Ross C. McPhedran

Multipole method for microstructured optical fibers. I. Formulation

We describe a multipole method for calculating the modes of microstructured optical fibers. The method uses a multipole expansion centered on each hole to enforce boundary conditions accurately and matches expansions with different origins by use of addition theorems. We also validate the method and give representative results.

Microstructured polymer optical fibre

The first microstructured polymer optical fibre is described. Both experimental and theoretical evidence is presented to establish that the fibre is effectively single moded at optical wavelengths. Polymer-based microstructured optical fibres offer key advantages over both conventional polymer optical fibres and glass microstructured fibres. The low-cost manufacturability and the chemical flexibility of the polymers provide great potential for applications in data communication networks and for the development of a range of new polymer-based fibre-optic components.

The Dielectric Lamellar Diffraction Grating

A rigorous modal theory describing the diffraction properties of a dielectric lamellar grating is presented. The numerical implementation is shown to be suited to modelling the behaviour of high refractive index gratings. This suggests that an approach of this type may be successfully applied to the problem of lossy metallic lamellar gratings.

Confinement losses in microstructured optical fibers

We describe a multipole formulation that can be used for high-accuracy calculations of the full complex propagation constant of a microstructured optical fiber with a finite number of holes. We show how the imaginary part of the microstructure, which describes confinement losses not associated with absorption, varies with hole size, the number of rings of holes, and wavelength, and give the minimum number of rings of holes required for a specific loss for given parameters.

Symmetry and degeneracy in microstructured optical fibers

The symmetry of an optical waveguide determines its modal degeneracies. A fiber with rotational symmetry of order higher than 2 has modes that either are nondegenerate and support the complete fiber symmetry or are twofold degenerate pairs of lower symmetry. The latter case applies to the fundamental modes of perfect microstructured optical fibers, guaranteeing that such fibers are not birefringent. We explore two numerical methods and demonstrate their agreement with these symmetry constraints.

Aphrodite's iridescence

The most intense colours displayed in nature result from either multilayer reflectors or linear diffraction gratings1,2,3. Here we investigate the spectacular iridescence of a spine (notoseta) from the sea mouse Aphrodita sp. (Polychaeta: Aphroditidae). The spine normally appears to be deep red in colour, but when light is incident perpendicular to the axis of the spine, different colours are seen as stripes running parallel to the axis of the spine; over a range of smaller incident angles, the complete visible spectrum is reflected with a reflectivity of 100% to the human eye. The simple structure responsible for this effect is a remarkable example of photonic engineering by a living organism.

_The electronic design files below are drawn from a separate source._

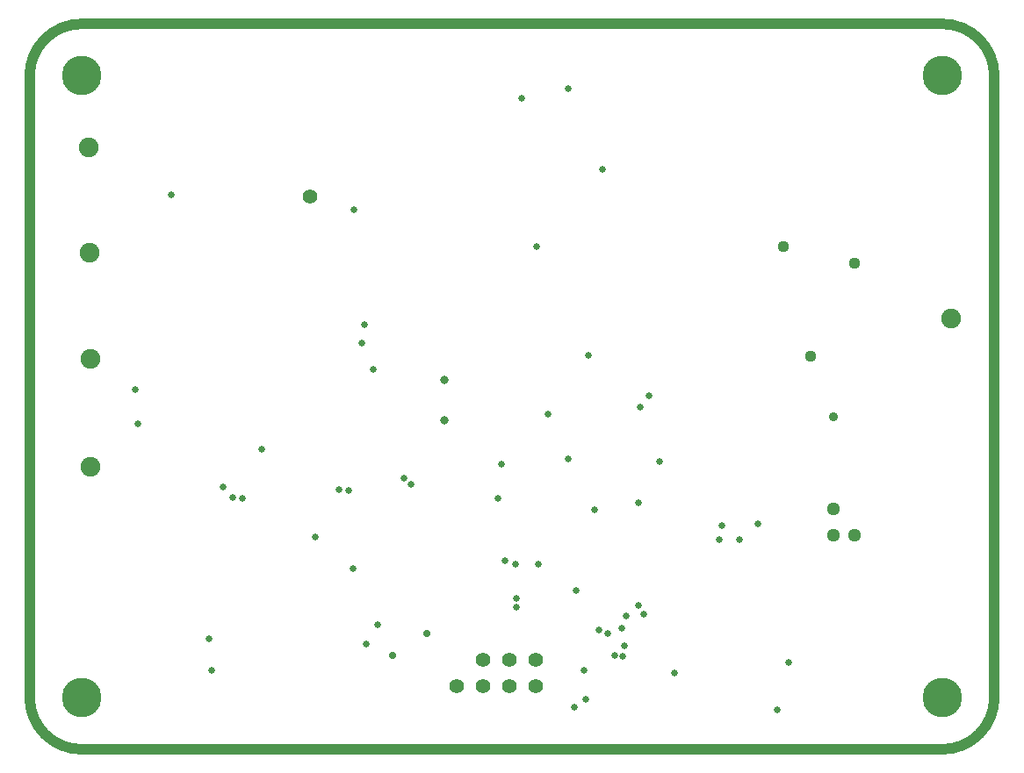
<source format=gbr>
G04 Layer_Physical_Order=2*
G04 Layer_Color=32768*
%FSLAX45Y45*%
%MOMM*%
%TF.FileFunction,Copper,L2,Inr,Plane*%
%TF.Part,Single*%
G01*
G75*
%TA.AperFunction,ComponentPad*%
%ADD82C,3.80000*%
%TA.AperFunction,NonConductor*%
%ADD92C,1.01600*%
%TA.AperFunction,ComponentPad*%
%ADD93C,1.28900*%
%ADD94C,1.41600*%
%ADD95C,1.89860*%
%TA.AperFunction,ViaPad*%
%ADD96C,0.65000*%
%ADD97C,0.90000*%
%ADD98C,1.11120*%
%ADD99C,0.70000*%
%ADD100C,0.80000*%
D82*
X8800001Y6500001D02*
D03*
X500000Y6500000D02*
D03*
X8800001Y500001D02*
D03*
X500000Y500000D02*
D03*
D92*
X2Y500001D02*
G03*
X500001Y1I500000J0D01*
G01*
X8800001D02*
G03*
X9300001Y500001I-0J500000D01*
G01*
Y6500001D02*
G03*
X8800001Y7000001I-500000J0D01*
G01*
X500001Y7000001D02*
G03*
X1Y6500001I0J-500000D01*
G01*
X500001Y1D02*
X8800001D01*
X9300001Y500001D02*
Y6500001D01*
X8800001Y7000001D02*
X8800001Y7000001D01*
X500001Y7000001D02*
X8800001D01*
X1Y500002D02*
Y6500001D01*
D93*
X7750001Y2319999D02*
D03*
X7749998Y2070000D02*
D03*
X7950000D02*
D03*
D94*
X4119000Y613000D02*
D03*
X4373000Y867000D02*
D03*
Y613000D02*
D03*
X4627000Y867000D02*
D03*
Y613000D02*
D03*
X4881000Y867000D02*
D03*
Y613000D02*
D03*
X2700000Y5330000D02*
D03*
D95*
X568602Y5804203D02*
D03*
X583600Y2724201D02*
D03*
X573602Y4789203D02*
D03*
X583601Y3769202D02*
D03*
X8885000Y4160000D02*
D03*
D96*
X7019987Y2179996D02*
D03*
X4550001Y2750001D02*
D03*
X4885001Y4850001D02*
D03*
X2235001Y2895001D02*
D03*
X5390001Y3805001D02*
D03*
X5265001Y1530001D02*
D03*
X3315001Y3665001D02*
D03*
X3230001Y4100001D02*
D03*
X3205001Y3920001D02*
D03*
X7210001Y380001D02*
D03*
X5525001Y5600001D02*
D03*
X4900001Y1790001D02*
D03*
X5195001Y6375001D02*
D03*
X5735001Y1000001D02*
D03*
X4515001Y2425001D02*
D03*
X3075001Y2500001D02*
D03*
X2980001Y2505001D02*
D03*
X1365001Y5350001D02*
D03*
X1015001Y3470001D02*
D03*
X2050001Y2425001D02*
D03*
X1045001Y3140001D02*
D03*
X1865001Y2530001D02*
D03*
X3245001Y1015001D02*
D03*
X3355001Y1205001D02*
D03*
X3675001Y2560001D02*
D03*
X3610001Y2620001D02*
D03*
X6649987Y2019996D02*
D03*
X6845001Y2020001D02*
D03*
X6670001Y2155001D02*
D03*
X4695001Y1460001D02*
D03*
Y1370001D02*
D03*
X1755001Y765001D02*
D03*
X5000001Y3235001D02*
D03*
X5868602Y2376398D02*
D03*
X5448602Y2314203D02*
D03*
X6073602Y2779203D02*
D03*
X5973603Y3409204D02*
D03*
X5888602Y3305564D02*
D03*
X5705001Y1165001D02*
D03*
X5750001Y1285001D02*
D03*
X5575001Y1115001D02*
D03*
X5490001Y1150001D02*
D03*
X5870001Y1385001D02*
D03*
X4680001Y1790001D02*
D03*
X7315001Y835001D02*
D03*
X5640002Y904851D02*
D03*
X5359989Y479999D02*
D03*
X5715001Y900001D02*
D03*
X5255001Y410001D02*
D03*
X5920001Y1305001D02*
D03*
X6220001Y735001D02*
D03*
X5345001Y765001D02*
D03*
X4585001Y1820001D02*
D03*
X1960001Y2430001D02*
D03*
X3120001Y1745001D02*
D03*
X2755001Y2050001D02*
D03*
X1725001Y1065001D02*
D03*
X4745001Y6280001D02*
D03*
X3125001Y5210001D02*
D03*
X5188604Y2799204D02*
D03*
D97*
X7750001Y3205002D02*
D03*
D98*
X7530001Y3795001D02*
D03*
X7955001Y4690001D02*
D03*
X7265001Y4850001D02*
D03*
D99*
X3832008Y1115375D02*
D03*
X3495001Y910001D02*
D03*
D100*
X4000001Y3565001D02*
D03*
X3995001Y3172500D02*
D03*
%TF.MD5,bc02e307d8f90d1878c37c274e72dfe0*%
M02*

</source>
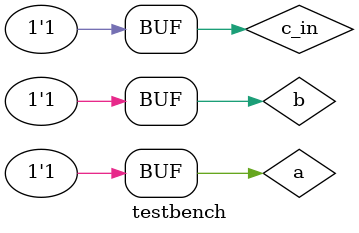
<source format=v>
`timescale 1 ns/1 ns	//time scale for simulation

module testbench;
   reg a;
   reg b;
   reg c_in;
   wire sum;
   wire c_out;

   fa my_fa(.a(a), .b(b), .c_in(c_in), .sum(sum), .c_out(c_out));

   initial begin
      $dumpfile("test.vcd");
      $dumpvars(0, testbench);

      // test0, c_out = 0, sum = 0
      a = 0;
      b = 0;
      c_in = 0;
      #10;
      
      // test1, c_out = 0, sum = 1
      a = 0;
      b = 0;
      c_in = 1;
      #10;

      // test2, c_out = 0, sum = 1
      a = 0;
      b = 1;
      c_in = 0;
      #10;

      // test3, c_out = 1, sum = 0
      a = 0;
      b = 1;
      c_in = 1;
      #10;

      // test 4, c_out = 0, sum = 1
      a = 1;
      b = 0;
      c_in = 0;
      #10;

      // test 5, c_out = 1, sum = 0
      a = 1;
      b = 0;
      c_in = 1;
      #10;

      // test 6, c_out = 1, sum = 0
      a = 1;
      b = 1;
      c_in = 0;
      #10;

      // test 7, c_out = 1, sum = 1
      a = 1;
      b = 1;
      c_in = 1;
      #10;
   end
endmodule

</source>
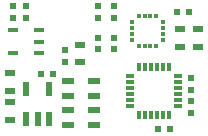
<source format=gts>
G75*
%MOIN*%
%OFA0B0*%
%FSLAX24Y24*%
%IPPOS*%
%LPD*%
%AMOC8*
5,1,8,0,0,1.08239X$1,22.5*
%
%ADD10R,0.0217X0.0472*%
%ADD11R,0.0197X0.0236*%
%ADD12R,0.0354X0.0236*%
%ADD13R,0.0236X0.0197*%
%ADD14R,0.0374X0.0177*%
%ADD15R,0.0177X0.0118*%
%ADD16R,0.0118X0.0177*%
%ADD17R,0.0295X0.0118*%
%ADD18R,0.0118X0.0295*%
%ADD19R,0.0433X0.0236*%
D10*
X001590Y003227D03*
X001964Y003227D03*
X002338Y003227D03*
X002338Y004250D03*
X001590Y004250D03*
D11*
X002067Y004729D03*
X002461Y004729D03*
X005971Y002894D03*
X006364Y002894D03*
X006622Y006809D03*
X007016Y006809D03*
D12*
X007310Y006241D03*
X006710Y006241D03*
X006710Y005651D03*
X007310Y005651D03*
X003384Y005714D03*
X003384Y005123D03*
X001051Y004757D03*
X001051Y004166D03*
X001051Y003787D03*
X001051Y003196D03*
D13*
X002874Y005128D03*
X002874Y005522D03*
X003980Y005552D03*
X003980Y005945D03*
X004520Y005945D03*
X004520Y005552D03*
X004520Y006602D03*
X004520Y006995D03*
X003980Y006995D03*
X003980Y006602D03*
X001590Y006602D03*
X001590Y006995D03*
X001130Y006995D03*
X001130Y006602D03*
X007088Y004604D03*
X007088Y004210D03*
X007088Y003834D03*
X007088Y003440D03*
D14*
X002000Y005437D03*
X002000Y005811D03*
X002000Y006185D03*
X001134Y006185D03*
X001134Y005437D03*
D15*
X005124Y005868D03*
X005124Y006065D03*
X005124Y006262D03*
X005124Y006459D03*
X006128Y006459D03*
X006128Y006262D03*
X006128Y006065D03*
X006128Y005868D03*
D16*
X005921Y005661D03*
X005724Y005661D03*
X005528Y005661D03*
X005331Y005661D03*
X005331Y006665D03*
X005528Y006665D03*
X005724Y006665D03*
X005921Y006665D03*
D17*
X006631Y004656D03*
X006631Y004460D03*
X006631Y004263D03*
X006631Y004066D03*
X006631Y003869D03*
X006631Y003672D03*
X005056Y003672D03*
X005056Y003869D03*
X005056Y004066D03*
X005056Y004263D03*
X005056Y004460D03*
X005056Y004656D03*
D18*
X005352Y004952D03*
X005549Y004952D03*
X005745Y004952D03*
X005942Y004952D03*
X006139Y004952D03*
X006336Y004952D03*
X006336Y003377D03*
X006139Y003377D03*
X005942Y003377D03*
X005745Y003377D03*
X005549Y003377D03*
X005352Y003377D03*
D19*
X002977Y003030D03*
X002977Y003522D03*
X002977Y004015D03*
X002977Y004507D03*
X003843Y004507D03*
X003843Y004015D03*
X003843Y003522D03*
X003843Y003030D03*
M02*

</source>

The conductivity of lattices of spheres II. The body centred and face centred cubic lattices

The conductivities of body-centred (b. c. c.) and face-centred (f. c. c.) cubic lattices of spheres of a conducting material in a conducting matrix are calculated by using a method originally devised by Lord Rayleigh. Measurements of the conductivity of the b. c. c. lattice of perfectly conducting spheres are presented. Good agreement between theory and experiment is obtained. Our results are shown to be in agreement with asymptotic equations derived by other authors. A formula is given for the case of a disordered array.

The Finitely Conducting Lamellar Diffraction Grating

A rigorous modal theory describing the diffraction properties of a finitely conducting lamellar grating is presented. The method used is the generalization to lossy structures of an earlier formalism for the dielectric lamellar grating. Sample results of the method are given, demonstrating its accuracy and its ability to deal with problems intractable by the widely used integral-equation formalisms of diffraction grating theory.

Modal cutoff in microstructured optical fibers

We analyze the nature of modal cutoff in microstructured optical fibers of finite cross section. In doing so, we reconcile the striking endlessly single-mode behavior with the fact that in such fibers all propagation constants are complex. We show that the second mode undergoes a strong change of behavior that is reflected in the losses, effective area, and multipolar structure. We establish the parameter subspace in which the fibers are single mode and an accurate value for the limit of the endlessly single-mode regime.

Quasistatic cloaking of two-dimensional polarizable discrete systems by anomalous resonance

Discrete systems of infinitely long polarizable line dipoles are considered in the quasistatic limit, interacting with a two-dimensional cloaking system consisting of a hollow plasmonic cylindrical shell. A numerical procedure is described for accurately calculating electromagnetic fields arising in the quasistatic limit, for the case when the relative permittivity of the cloaking shell has a very small imaginary part. Animations are given which illustrate cloaking of discrete systems, both for the case of induced dipoles and induced quadrupoles on the interacting particles. The simulations clarify the physical mechanism for the cloaking.